» **WHAT IS EXPECTED**:
Scan the records and identify every line in which the string "knee" occurs, then return those lines.

» **SOURCE MATERIAL**:
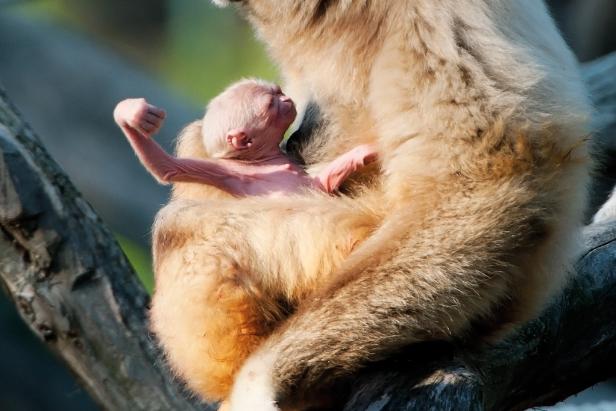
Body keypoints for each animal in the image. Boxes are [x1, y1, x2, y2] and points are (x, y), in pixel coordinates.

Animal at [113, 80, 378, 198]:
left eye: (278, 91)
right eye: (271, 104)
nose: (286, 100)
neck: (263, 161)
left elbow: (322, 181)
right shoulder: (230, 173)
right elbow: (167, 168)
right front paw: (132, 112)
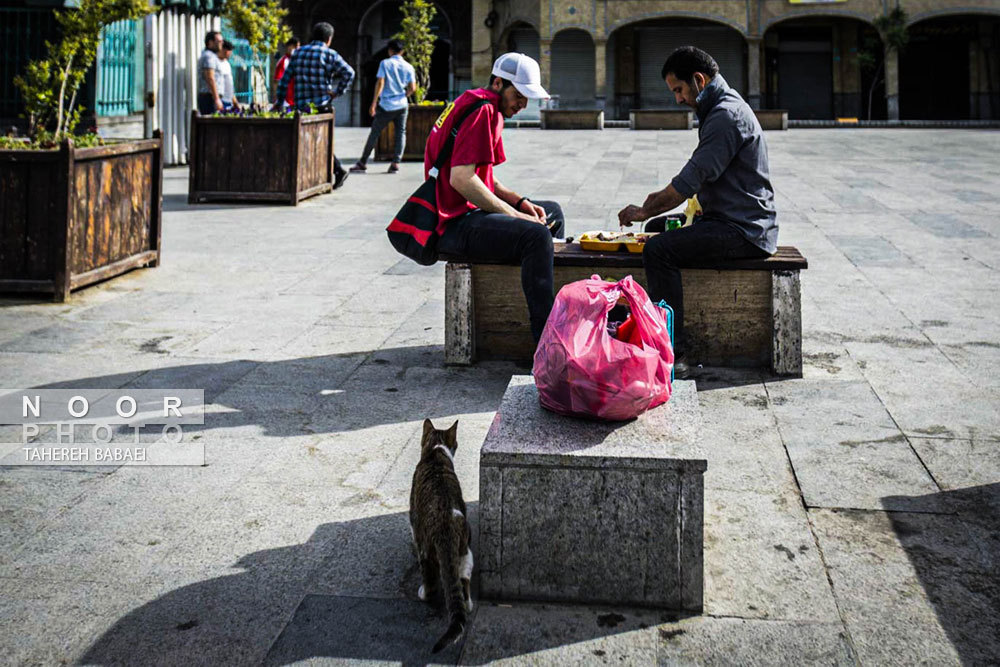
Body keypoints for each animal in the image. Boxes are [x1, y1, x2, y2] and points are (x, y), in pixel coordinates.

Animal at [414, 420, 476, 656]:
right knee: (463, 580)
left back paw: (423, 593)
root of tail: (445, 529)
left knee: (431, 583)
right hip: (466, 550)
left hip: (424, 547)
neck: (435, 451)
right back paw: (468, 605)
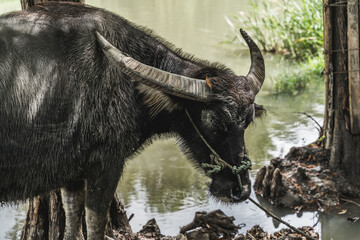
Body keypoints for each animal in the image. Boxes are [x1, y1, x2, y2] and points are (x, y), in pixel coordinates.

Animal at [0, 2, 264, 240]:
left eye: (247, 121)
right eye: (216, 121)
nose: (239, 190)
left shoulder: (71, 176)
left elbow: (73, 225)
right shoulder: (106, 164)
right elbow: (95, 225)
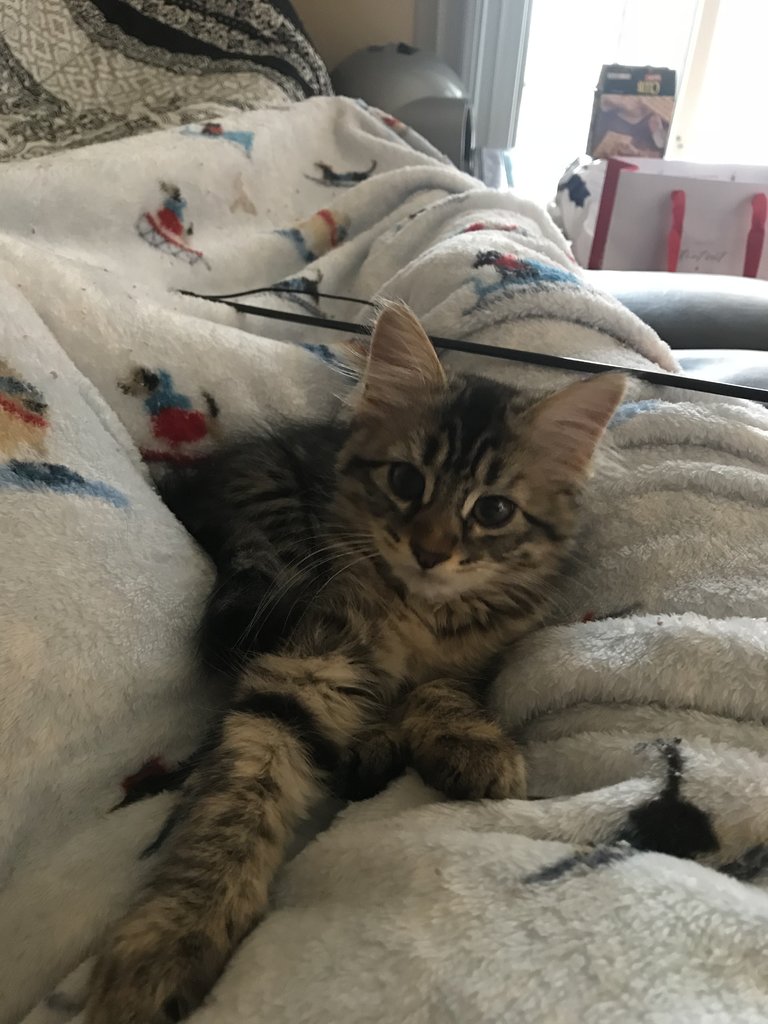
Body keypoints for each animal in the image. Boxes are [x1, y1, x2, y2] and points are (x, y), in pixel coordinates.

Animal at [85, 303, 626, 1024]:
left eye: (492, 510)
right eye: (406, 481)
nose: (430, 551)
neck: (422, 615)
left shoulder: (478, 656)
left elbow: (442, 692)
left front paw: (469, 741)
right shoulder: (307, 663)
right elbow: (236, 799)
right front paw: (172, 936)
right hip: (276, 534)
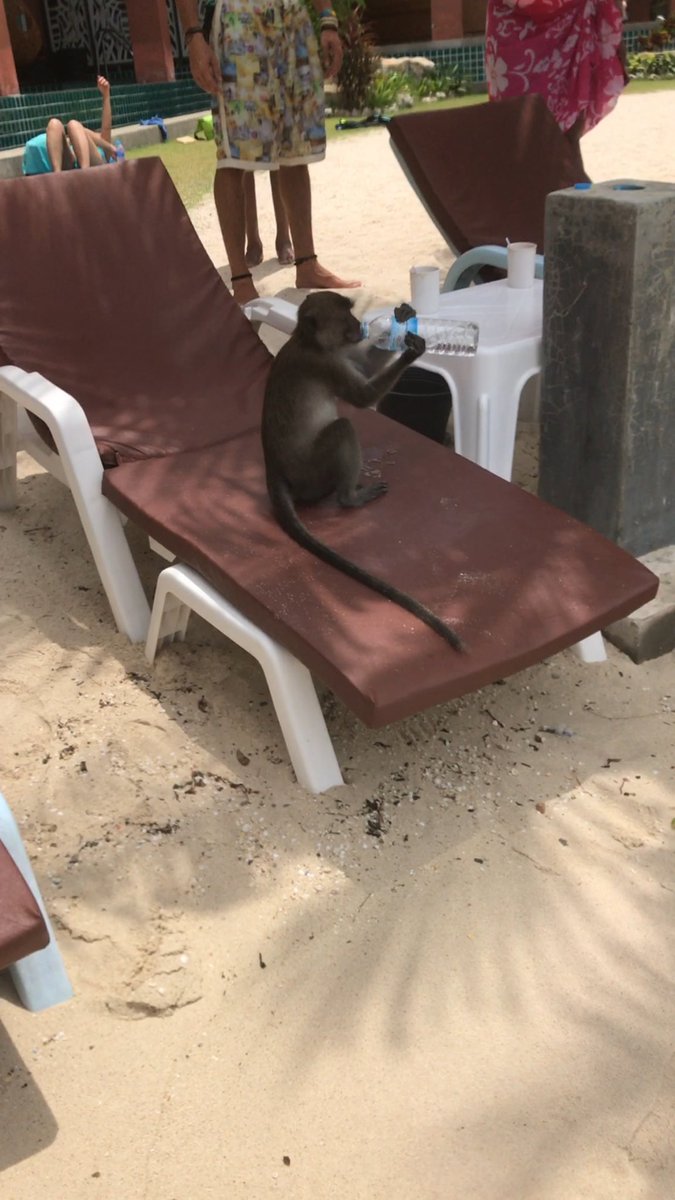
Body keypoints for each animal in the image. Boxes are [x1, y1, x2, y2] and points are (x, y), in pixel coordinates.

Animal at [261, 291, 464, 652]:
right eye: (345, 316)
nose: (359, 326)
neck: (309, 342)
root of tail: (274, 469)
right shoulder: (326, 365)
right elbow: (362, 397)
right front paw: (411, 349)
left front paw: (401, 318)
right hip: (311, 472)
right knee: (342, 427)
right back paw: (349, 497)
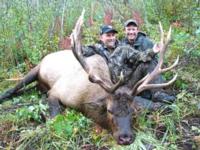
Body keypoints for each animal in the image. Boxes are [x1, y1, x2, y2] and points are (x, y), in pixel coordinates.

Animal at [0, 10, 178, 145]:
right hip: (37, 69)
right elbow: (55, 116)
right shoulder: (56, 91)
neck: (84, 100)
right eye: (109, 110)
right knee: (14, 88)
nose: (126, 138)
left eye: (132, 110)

» **FINISHED EXERCISE**:
right knee: (463, 580)
left knee: (431, 583)
right knee: (342, 427)
right knee: (14, 88)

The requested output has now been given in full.